--- EXCERPT TO READ ---
════════════════════
Engineering design problems often are MINLP problems, since they involve the selection of a configuration or topology (which components should be included in the design) as well as the design parameters of those components, i.e., size, weight, etc. The inclusion of a component can be represented by the binary variables, whereas the design parameters are continuous. Usually, the 0-1 variables appear in a linear form and the continuous variables exhibit the nonlinearities.

MINLP problems are NP-complete and until recently have been considered extremely difficult. However, with current problem structuring methods and computer technology, they are now solvable [Grossmann, 1990]. Major algorithms for solving the MINLP problem include: branch and bound [Beale, 1977], generalized Benders decomposition (GBD) [Geoffrion, 1972], and outer approximation (OA) [Duran and Grossmann, 1986].

The branch and bound method of solution is an extension of B&B for mixed integer programming. The method starts out by relaxing the integrality requirements of the 0-1 variables, thus forming a continous NLP problem. Then, a tree enumeration is performed which has a subset of the integer variables successively fixed at each node. The solution of the corresponding NLP at each node provides a lower bound for the optimal MINLP objective function value. The lower bound is used to direct the search, either by expanding the nodes in a breadth first or depth first enumeration, depending on the value of the lower bound. The major disadvantage of the branch and bound method is that it may require the solution of a large number of NLP subproblems (depending upon the number of integer variables).

Generalized Benders decomposition and outer approximation solve the MINLP by an iterative process. The problem is decomposed into a NLP subproblem (which has the integer values fixed) and an MILP master problem. The NLP subproblems optimize the continous variables and provide an upper bound to the MINLP solution, while the MILP master problems have the role of predicting a new lower bound for the MINLP solution, as well as new integer variables for each iteration. The search terminates when the predicted lower bound equals or exceeds the current upper bound. The process is shown in Figure 1 [Grossmann, 1990]

The main difference between GBD and OA is in the definition of the MILP master problem. In the GBD algorithm, the MILP master problem is given by a dual representation of a continuous space, while in the OA method, is it given by a primal approximation. In general, the OA method requires fewer iterations and thus the solution of fewer NLP subproblems, but the MILP problems require more computation as compared with GBD. For more details, see Grossmann [1990]. To meet sufficient conditions for convergence, all three solution methods require that the MINLP satisfy some form of convexity conditions.

In terms of algorithm performance and computational experience with MINLP, very large problems (hundreds of 0-1 variables, thousands of continuous variables, and thousands of constraints) have been solved [Sahinidis and Grossman, 1989]. No single solution method seemed to be consistently superior in all applications.

## Application Domains

MINLP problems involve the simultaneous optimization of discrete and continuous variables. These problems often arise in engineering domains, where one is trying to simultaneously optimize the system structure and parameters. This is difficult because optimal topology is dependent upon parameter levels and vice versa. In many design optimization problems, the structural topology influences the optimal parameter settings so a simple de-coupling approach does not work: it is often not possible to isolate these and optimize each separately. Finally, the complexity of these problems depends upon the form of the objective function. In the past, solution techniques typically depended upon objective functions that were single-attribute and linear (i.e., minimize cost). However, real problems often require multi-attribute objectives such as minimizing costs while maximizing safety and/or reliability, ensuring feasibility, and meeting scheduled deadlines. In these cases, the goal is to optimize over a set of performance indices which may be combined in a nonlinear objective function.
════════════════════
--- SUPPLIED INFORMATION ---
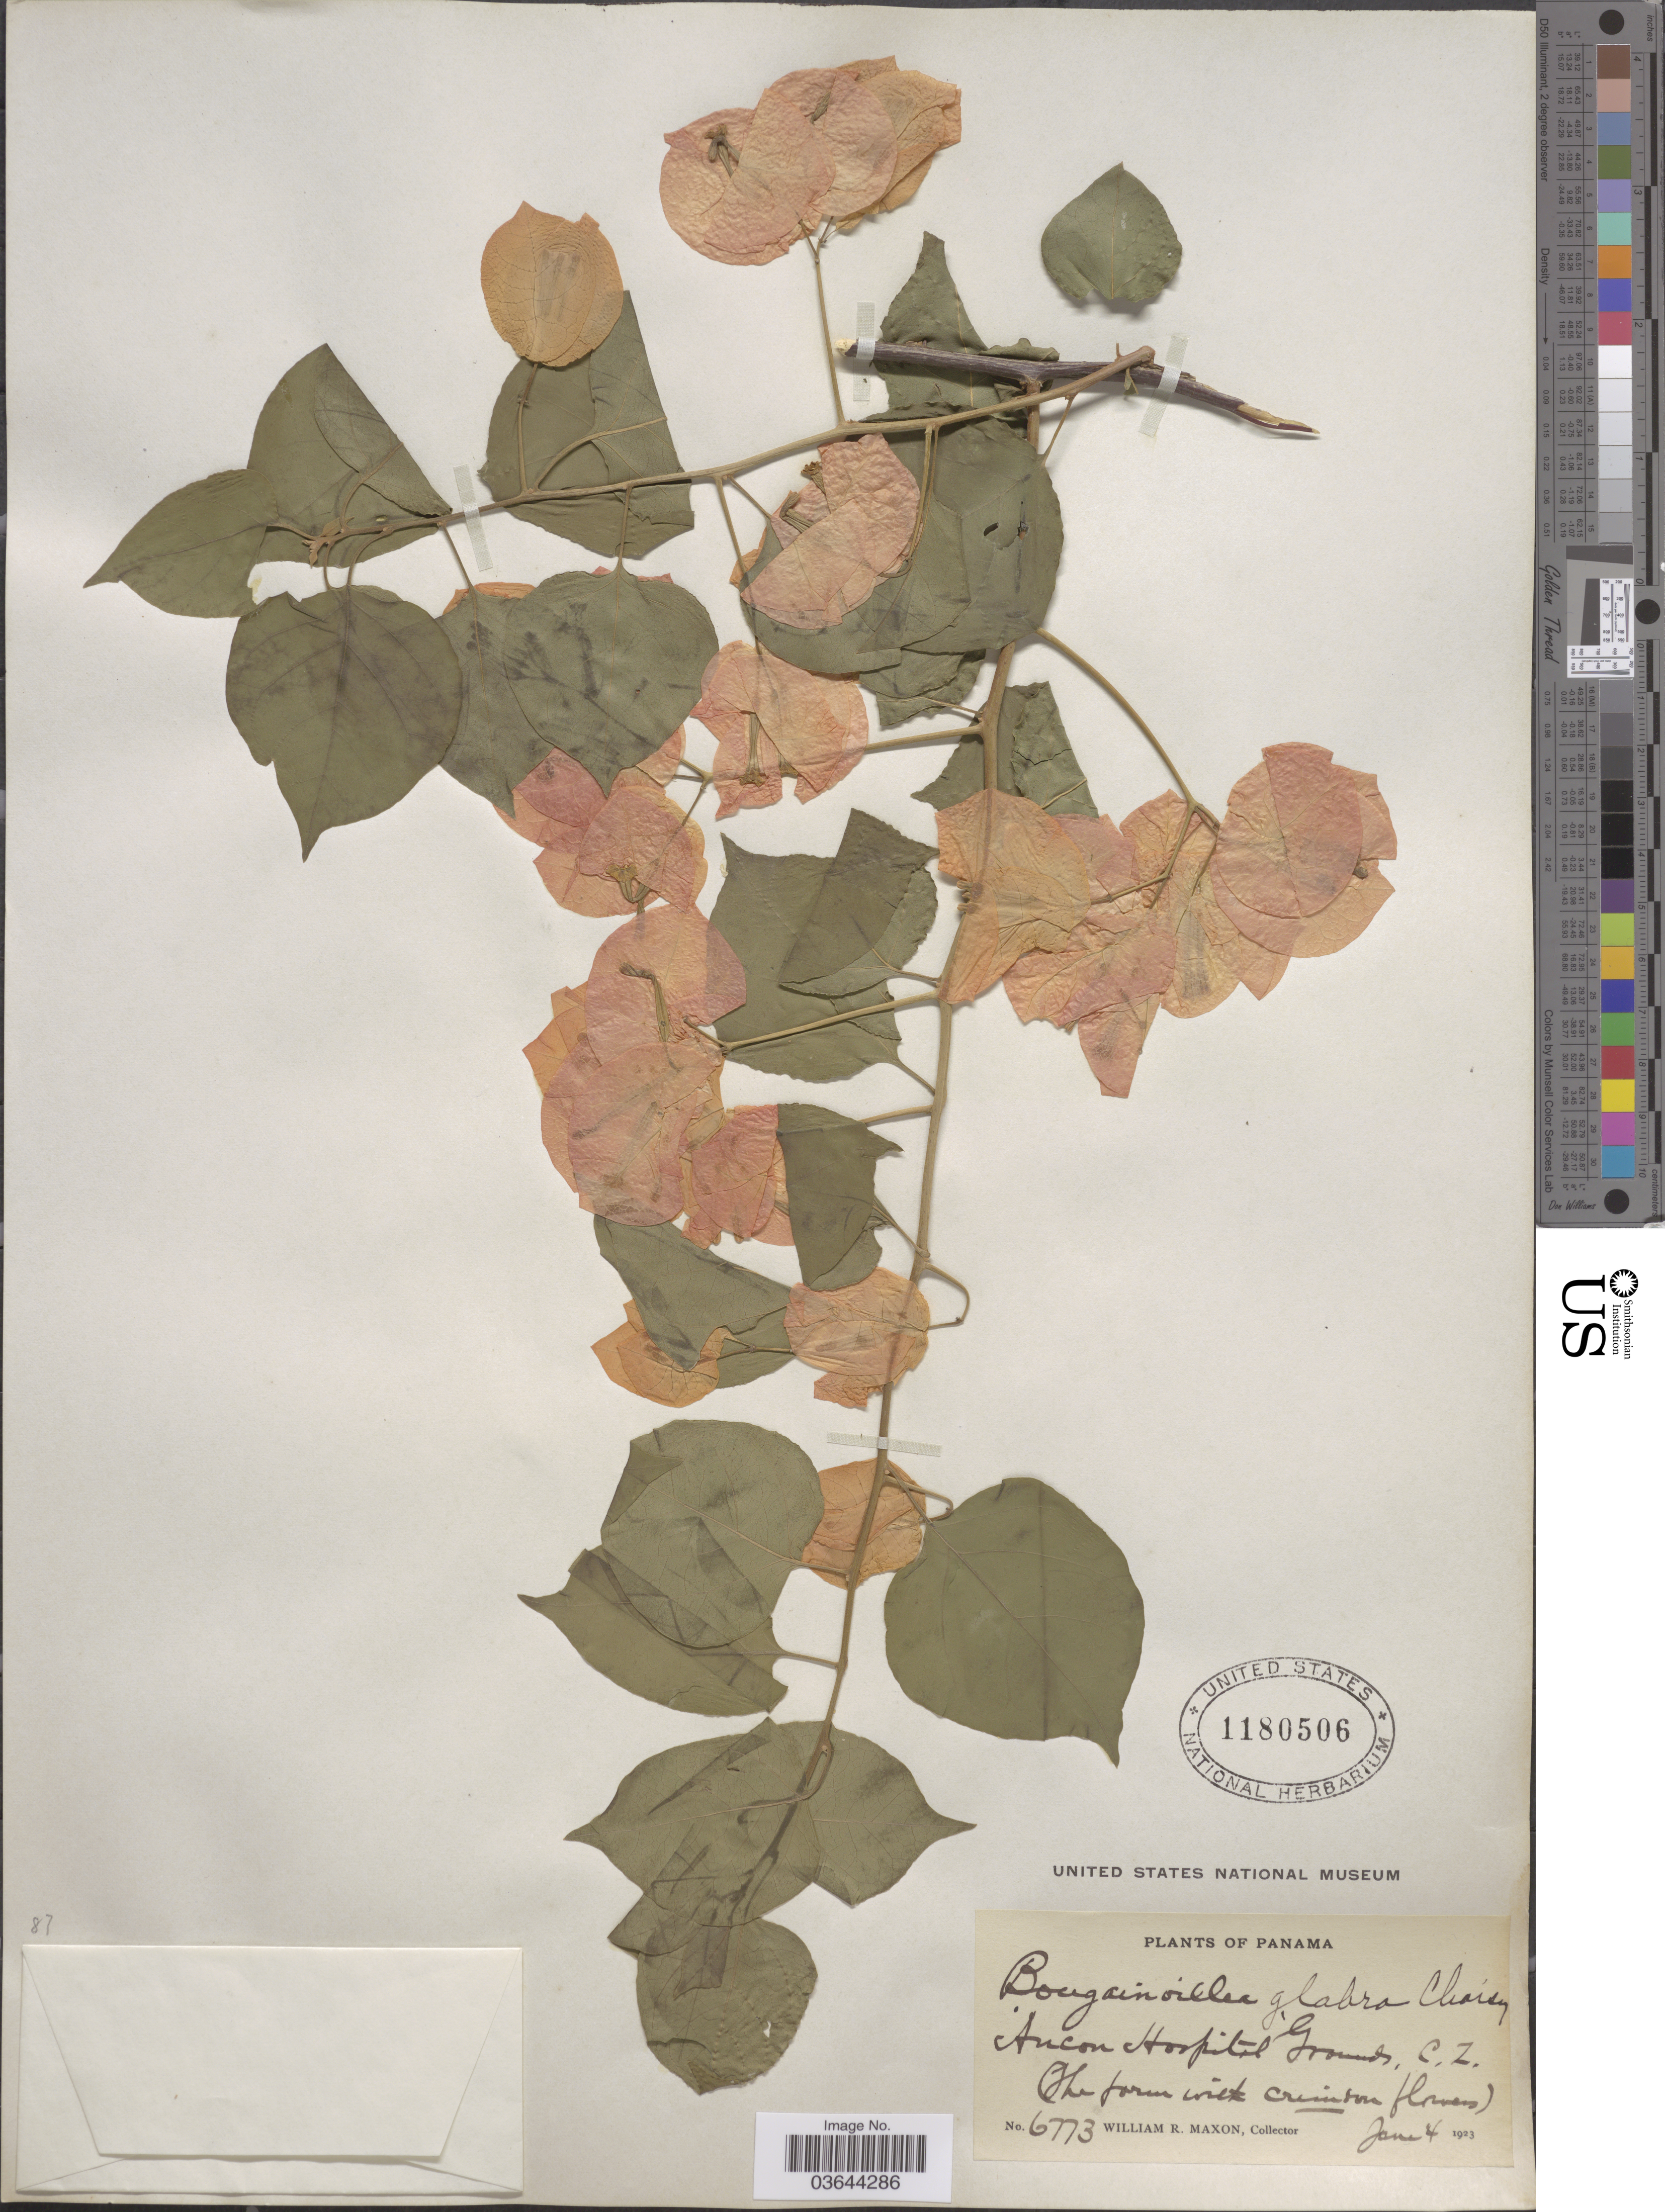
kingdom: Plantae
════════════════════
--- DIRECTIVES ---
- 1) In the excerpt on MINLP problems, what is the major disadvantage of the branch and bound method?
- 2) Continue the excerpt on MINLP problems from its last sentence.

--- TASK-BY-TASK RESULTS ---
- 1) It may require solving a large number of NLP subproblems, depending on the number of integer variables.

- 2)
Engineering design "synthesis" problems are a major application of MINLP algorithms. In engineering design, one often wants to know how to select a topology or configuration and the parameters of the system to meet the specified goals and functional requirements. Synthesis is defined as "the selection of a configuration or topology, as well as its design parameters ... one has to determine on the one hand which components should integrate a system and how they should be connected; on the other hand, one has to determine the sizes and parameters of the components. The former clearly implies making discrete decisions, while the latter implies making a choice from among a continuous space." [Grossmann, 1990] Examples of synthesis problems include the design of structures in civil engineering, of process flowsheets in chemical engineering, of VLSI circuits in electrical engineering, of servomechanisms in mechanical engineering, etc. To formulate a synthesis problem, a superstructure is postulated that has all the possible alternatives that are candidates for a feasible design embedded in it. The discrete variables are the decision variables for the components in the superstructure to include in the optimal structure, and the continuous variables are the values of the parameters for the included components.

## Software

A solver for MINLP developed by Grossmann and Viswanathan is now available as part of the GAMS modeling package. For details, see the web site GAMS Software Site.

## References

The MINLP optimization group is located here.

Beale, E. M. L. (1977). "Integer Programming," in The State of the Art in Numerical Analysis (D. Jacobs, ed.) Academic Press: London, 409-448.

Duran, M.A. and I.E. Grossmann (1986). "An Outer Approximation Algorithm for a Class of Mixed Integer Nonlinear Programs," Mathematical Programming 36, 307-339.

Geoffrion, A.M. (1972). "Generalized Benders Decomposition," Journal of Optimization Theory and Applications 10(4) 237-260.

Grossman, I. E. (1990). "Mixed-Integer Nonlinear Programming Techniques for the Synthesis of Engineering Systems,'' Research in Engineering Design. 1, 205-228.

Sahinidis, N. and I.E. Grossmann (1989). "MINLP Model for Scheduling in Continuous Parallel Production Lines." Presented at AIChE meeting, San Francisco, CA.

None.

# Tree Annealing

## Overview

Simulated annealing (pointer to web page) was designed for combinatorial optimization, usually implying that the decision variables are discrete. A variant of simulated annealing called tree annealing was developed by Bilbro and Snyder [1991] to globally minimize continuous functions.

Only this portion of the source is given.